Get Airports Ready for Disaster (GARD)
The COVID-19 crisis has disrupted DHL’s Get Airports Ready for Disaster (GARD) workshops. Our disaster management experts are now deploying state-of-the-art wearable collaboration technology to keep the program alive and expand its reach despite travel restrictions.
For nearly 20 years, Chris Weeks has faced many challenging situations all over the world. As our Director for Humanitarian Affairs, Chris helps manage DHL’s GoHelp program – a strategic disaster management partnership with the United Nations (UN). He leads both our Disaster Response Teams (DRT) and our Get Airports Ready for Disaster (GARD) workshops.
“Our job is to help the United Nations get relief goods into disaster-affected countries following natural events such as earthquakes and cyclones,” says Chris. “And by learning from past events and training teams on what to expect and how to respond, we can reduce the negative impact and help people recover more quickly.”
In the wake of the pandemic, the GoHelp team found itself facing a new type of challenge. Due to travel restrictions, the GARD trainers could not organize their standard five-day, on-site workshops. GARD workshops are designed to teach airport personnel about disaster management and help them prepare their facilities for the challenges of managing incoming relief aid should disaster strike.

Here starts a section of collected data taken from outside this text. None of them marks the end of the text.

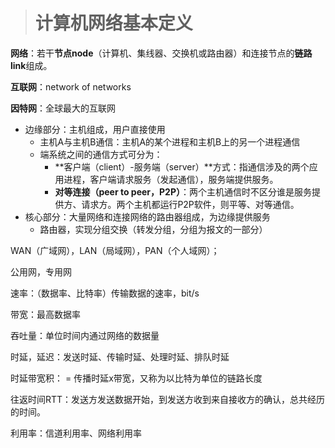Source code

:> # 计算机网络基本定义

**网络**：若干**节点node**（计算机、集线器、交换机或路由器）和连接节点的**链路link**组成。

**互联网**：network of networks

**因特网**：全球最大的互联网

* 边缘部分：主机组成，用户直接使用
  * 主机A与主机B通信：主机A的某个进程和主机B上的另一个进程通信
  * 端系统之间的通信方式可分为：
    * **客户端（client）-服务端（server）**方式：指通信涉及的两个应用进程，客户端请求服务（发起通信），服务端提供服务。
    * **对等连接（peer to peer，P2P）**：两个主机通信时不区分谁是服务提供方、请求方。两个主机都运行P2P软件，则平等、对等通信。
* 核心部分：大量网络和连接网络的路由器组成，为边缘提供服务
  * 路由器，实现分组交换（转发分组，分组为报文的一部分）



WAN（广域网），LAN（局域网），PAN（个人域网）；

公用网，专用网

速率：（数据率、比特率）传输数据的速率，bit/s

带宽：最高数据率

吞吐量：单位时间内通过网络的数据量

时延，延迟：发送时延、传输时延、处理时延、排队时延

时延带宽积： = 传播时延x带宽，又称为以比特为单位的链路长度

往返时间RTT：发送方发送数据开始，到发送方收到来自接收方的确认，总共经历的时间。

利用率：信道利用率、网络利用率

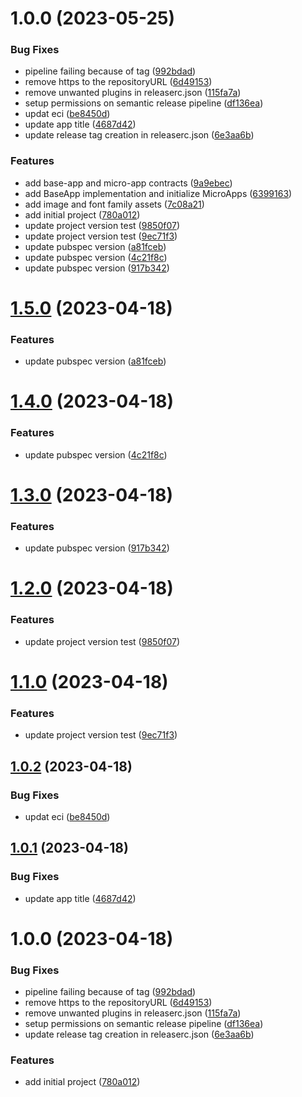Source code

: # 1.0.0 (2023-05-25)


### Bug Fixes

* pipeline failing because of tag ([992bdad](https://github.com/muhna-mobile-app/core_app/commit/992bdad2a66c3ab0d047d7f6ced4ff6fd07410ec))
* remove https to the repositoryURL ([6d49153](https://github.com/muhna-mobile-app/core_app/commit/6d491538369af6a3a7f2cebdccf435a414bddd8a))
* remove unwanted plugins in releaserc.json ([115fa7a](https://github.com/muhna-mobile-app/core_app/commit/115fa7ae18e1af225aa4094c4262d384431bbaa5))
* setup permissions on semantic release pipeline ([df136ea](https://github.com/muhna-mobile-app/core_app/commit/df136ea5d6b48945a497010233bdb0683b22eb1a))
* updat eci ([be8450d](https://github.com/muhna-mobile-app/core_app/commit/be8450d8e133c5552a5d24b63e6973f732e65a74))
* update app title ([4687d42](https://github.com/muhna-mobile-app/core_app/commit/4687d42ebc7751a07a7d6c98df550b4054d50f56))
* update release tag creation in releaserc.json ([6e3aa6b](https://github.com/muhna-mobile-app/core_app/commit/6e3aa6b4d4af67650723a18fd7eee58a6d559144))


### Features

* add base-app and micro-app contracts ([9a9ebec](https://github.com/muhna-mobile-app/core_app/commit/9a9ebecc12f3b52382df765d7ee5c7671862dcea))
* add BaseApp implementation and initialize MicroApps ([6399163](https://github.com/muhna-mobile-app/core_app/commit/6399163022ae0bf643eecb0087126ed4fe5cf596))
* add image and font family assets ([7c08a21](https://github.com/muhna-mobile-app/core_app/commit/7c08a211c450412d94407978c34f3775b6610703))
* add initial project ([780a012](https://github.com/muhna-mobile-app/core_app/commit/780a012f1de54821e6ee196bed6c93ce0a55e962))
* update project version test ([9850f07](https://github.com/muhna-mobile-app/core_app/commit/9850f078b1cc5f230a70ef84257ff57703290f00))
* update project version test ([9ec71f3](https://github.com/muhna-mobile-app/core_app/commit/9ec71f3b4c3504a652dbc230bd1c468509351c07))
* update pubspec version ([a81fceb](https://github.com/muhna-mobile-app/core_app/commit/a81fcebf59a95edb42efb67b1450a1b74691a305))
* update pubspec version ([4c21f8c](https://github.com/muhna-mobile-app/core_app/commit/4c21f8ccf2bda9f5de47621f3b71720da0de5451))
* update pubspec version ([917b342](https://github.com/muhna-mobile-app/core_app/commit/917b342f462cfe2323c86771afcb6ce91ad1c5d4))

# [1.5.0](https://github.com/muhna-mobile-app/core_app/compare/v1.4.0...v1.5.0) (2023-04-18)


### Features

* update pubspec version ([a81fceb](https://github.com/muhna-mobile-app/core_app/commit/a81fcebf59a95edb42efb67b1450a1b74691a305))

# [1.4.0](https://github.com/muhna-mobile-app/core_app/compare/v1.3.0...v1.4.0) (2023-04-18)


### Features

* update pubspec version ([4c21f8c](https://github.com/muhna-mobile-app/core_app/commit/4c21f8ccf2bda9f5de47621f3b71720da0de5451))

# [1.3.0](https://github.com/muhna-mobile-app/core_app/compare/v1.2.0...v1.3.0) (2023-04-18)


### Features

* update pubspec version ([917b342](https://github.com/muhna-mobile-app/core_app/commit/917b342f462cfe2323c86771afcb6ce91ad1c5d4))

# [1.2.0](https://github.com/muhna-mobile-app/core_app/compare/v1.1.0...v1.2.0) (2023-04-18)


### Features

* update project version test ([9850f07](https://github.com/muhna-mobile-app/core_app/commit/9850f078b1cc5f230a70ef84257ff57703290f00))

# [1.1.0](https://github.com/muhna-mobile-app/core_app/compare/v1.0.2...v1.1.0) (2023-04-18)


### Features

* update project version test ([9ec71f3](https://github.com/muhna-mobile-app/core_app/commit/9ec71f3b4c3504a652dbc230bd1c468509351c07))

## [1.0.2](https://github.com/muhna-mobile-app/core_app/compare/v1.0.1...v1.0.2) (2023-04-18)


### Bug Fixes

* updat eci ([be8450d](https://github.com/muhna-mobile-app/core_app/commit/be8450d8e133c5552a5d24b63e6973f732e65a74))

## [1.0.1](https://github.com/muhna-mobile-app/core_app/compare/v1.0.0...v1.0.1) (2023-04-18)


### Bug Fixes

* update app title ([4687d42](https://github.com/muhna-mobile-app/core_app/commit/4687d42ebc7751a07a7d6c98df550b4054d50f56))

# 1.0.0 (2023-04-18)


### Bug Fixes

* pipeline failing because of tag ([992bdad](https://github.com/muhna-mobile-app/core_app/commit/992bdad2a66c3ab0d047d7f6ced4ff6fd07410ec))
* remove https to the repositoryURL ([6d49153](https://github.com/muhna-mobile-app/core_app/commit/6d491538369af6a3a7f2cebdccf435a414bddd8a))
* remove unwanted plugins in releaserc.json ([115fa7a](https://github.com/muhna-mobile-app/core_app/commit/115fa7ae18e1af225aa4094c4262d384431bbaa5))
* setup permissions on semantic release pipeline ([df136ea](https://github.com/muhna-mobile-app/core_app/commit/df136ea5d6b48945a497010233bdb0683b22eb1a))
* update release tag creation in releaserc.json ([6e3aa6b](https://github.com/muhna-mobile-app/core_app/commit/6e3aa6b4d4af67650723a18fd7eee58a6d559144))


### Features

* add initial project ([780a012](https://github.com/muhna-mobile-app/core_app/commit/780a012f1de54821e6ee196bed6c93ce0a55e962))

Now that many companies have adapted to using video calls and collaboration software, you would think DHL's GoHelp GARD team could simply set up an online workshop. But it’s not that easy.

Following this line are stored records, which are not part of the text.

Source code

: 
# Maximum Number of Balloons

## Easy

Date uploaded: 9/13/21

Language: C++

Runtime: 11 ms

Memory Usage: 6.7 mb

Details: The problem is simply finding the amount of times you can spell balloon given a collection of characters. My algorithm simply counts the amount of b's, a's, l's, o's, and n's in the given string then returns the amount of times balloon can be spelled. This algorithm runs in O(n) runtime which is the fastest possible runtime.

“The airport assessment is the real key to GARD,” says Chris. “We spend an entire day on walkabout, looking for strengths and weaknesses – things the airport can improve. I’ve looked at a lot of airports. You need to see it with your own eyes – that’s when you notice things that can make a difference in those hectic days right after a disaster.”
That’s why the GARD team turned to the DHL Innovation Center for support. Our innovation experts provided a state-of-the-art remote collaboration tool: the RealWear HMT-1, which they had been testing. The HMT-1 is a hands-free wearable computer designed for industrial workers. Equipped with a high-definition camera and high-quality audio and noise cancellation capabilities, it allows an expert to remotely see and hear what the on-site personnel sees and hears.
With the HMT-1 in hand and the support of Airport Council International (ACI), the team set up a GARD workshop at the Luis Muñoz Marín International Airport in San Juan, Puerto Rico, in February 2021, to test this innovative technology. Only four DHL instructors were present so that the workshop could be delivered as a hybrid classroom and online training session while adhering to COVID-19 safety measures.
After giving virtual presentations and following the in-class activities on day 1, Chris and his remote team were able to join the airport assessment tour on day 2 and interact with the on-site GARD instructors and airport personnel.
“It certainly wasn’t the same as being there,” says GARD lead trainer Kim Melville. “But it was the next best thing. We were able to communicate with the group, ask questions, take a second look at things. I was very impressed – and I’m excited about what we can do with this technology.”
In times of a pandemic, this event in Puerto Rico was digital.
In the wake of a natural disaster, bottlenecks in the flow of relief supplies can occur at airports in or near the affected area. Often the existing infrastructure cannot handle the tremendous volume of incoming goods.
”In our experience, many airports are not prepared for what happens after a natural disaster,” says Kathrin Mohr, Head of the GoHelp program. “The surge in air traffic, including many unscheduled cargo flights, can quickly disrupt regular airport operations.”
That’s why we established a flagship public-private partnership with the United Nations Development Programme (UNDP). Get Airports Ready for Disaster (GARD) is one pillar of that partnership. Our experienced airport trainers conduct workshops to prepare participants for the logistical challenge of a disaster relief effort. These help them improve processes for handling large volumes of incoming relief workers and supplies.
By partnering with the UNDP, we can cooperate closely with local authorities and government ministries, which facilitates both the planning and execution of the workshops. And GARD becomes a platform for dialogue and exchange between experts in humanitarian logistics and disaster management.
Since we launched GARD in 2009, we have held workshops at over 50 airports in nearly 30 countries, training more than 1,300 people. Close collaboration with the UNDP and a growing network of other partner organizations have helped make this program both valuable and sustainable – and we look forward to continuing this vital work.